Dr. Nancy J. Sullivan, senior investigator at the National Institutes of Health’s (NIH ) Vaccine Research Center, after years of work, has created a vaccine that’s proven to block Ebola in monkeys and may work in humans.
The plan now is to roll out her vaccine quickly, in the next few months, in human trials.
Dr. Anthony S. Fauci, Director of NIH’s National Institute of Allergy and Infectious Diseases, said the safety testing for Sullivan’s vaccine so far hasn’t turned up any “red flags.” In September, ten healthy American volunteers were injected with Sullivan's vaccine.
GlaxoSmithKline PLC believes it could have one million doses of Sullivan’s vaccine available by 2015. It’s believed that her vaccine could act as a firewall against the epidemic.

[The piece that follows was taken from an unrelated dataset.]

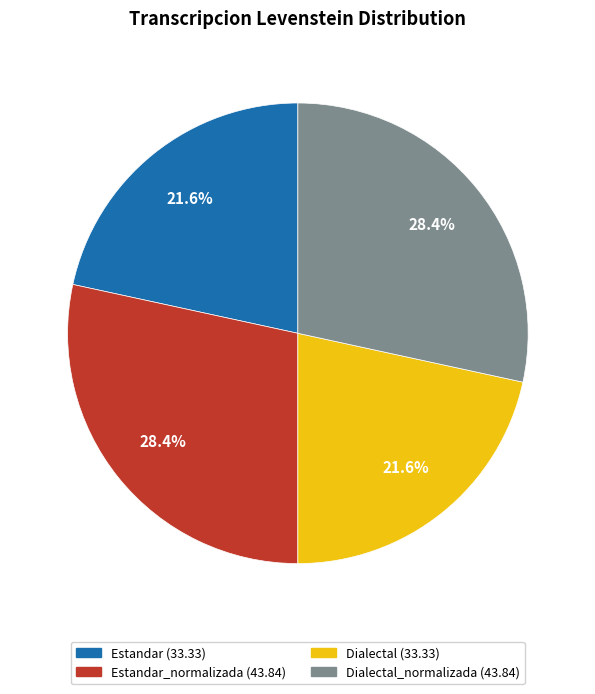

Is there any slice that represents more than half of the pie?

No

Glaxo’s Dr. Ripley Ballou, who will supervise much of the testing and work in Africa, is a former U.S. Army doctor.
He told the Wall Street Journal, “We have just one chance to succeed with a vaccine.
“So if you sense urgency in my voice, you’re right. If we had sufficient doses and we knew that it worked, yes, we could use this vaccine to control the epidemic.”
On Friday, Doctors Without Borders said “this could “be the tipping point.” In 1997, Sullivan started work on this vaccine and no one took notice. Now her work is at the center of stopping the spread of the deadly Ebola virus.
The National Geographic reported that the vaccine is so “effective in monkeys that macaques can be protected or rescued even if they're injected with a hundred times the lethal dose of the Ebola virus after vaccination.”
The NIH is fast-tracking testing plans on Sullivan's vaccine, which could have taken five-to-ten years, into a few months. By early 2015 the vaccine will be widely tested on humans and could potentially be used to stem the spread of the disease in West Africa and elsewhere, but there are no assurances.
Having earned her Ph.D from Harvard, in 1997 Sullivan questioned whether she should continue her work in the crowded research area of HIV. She told the Wall Street Journal, “I wanted to find a place where I could make a real difference” scientifically.
She was hired to work on Ebola by the University of Michigan and then the Vaccine Research Center, under Gary Nabel, the director. She had a five year plan to work on Ebola at a cellular level. However, Nabel wanted a vaccine that would work on primates.
She told him, “I’m not well suited for clinical work, not well-suited for animal work. I liked studying cells.”
After weeks of back and forth Sullivan began to study those vaccines which had so far failed to control Ebola.
By 1998 she had created a vaccine that she and a colleague tested on monkeys at the Center for Disease Control and Prevention in Atlanta. On July 28, 1999, she got the news that the tested monkeys showed immune responses. She had just made a scientific breakthrough.
Following more successful tests she wrote, “These findings demonstrate that it is possible to develop a preventive vaccine against Ebola virus infection in primates.”
However no one outside the scientific community raised their heads. There was no market for the vaccine, although sadly now there is.
The clinical studies in West Africa could be where this plan falls down due to the difficulty in transporting the vaccine. It needs to be kept at the temperature of dry ice. However, keeping it at minus 80 degrees centigrade in a country with a patchy power system could be a significant issue. And then there’s the infrastructure, especially the crowded and neglected roads in the areas currently badly affected by Ebola.
Ballou also fears that the psychological hurdle could be a large obstacle. He said even the health-care workers might not participate, in the knowledge that some of the test subjects would only receive a placebo. But Fauci and Ballou are still intent on running the trial.
Fauci said, “There’s no doubt the quickest, most efficient way to see if a vaccine works is a classic randomized clinical trial.”
No matter how these tests are done everyone is in agreement that speed is of the essence.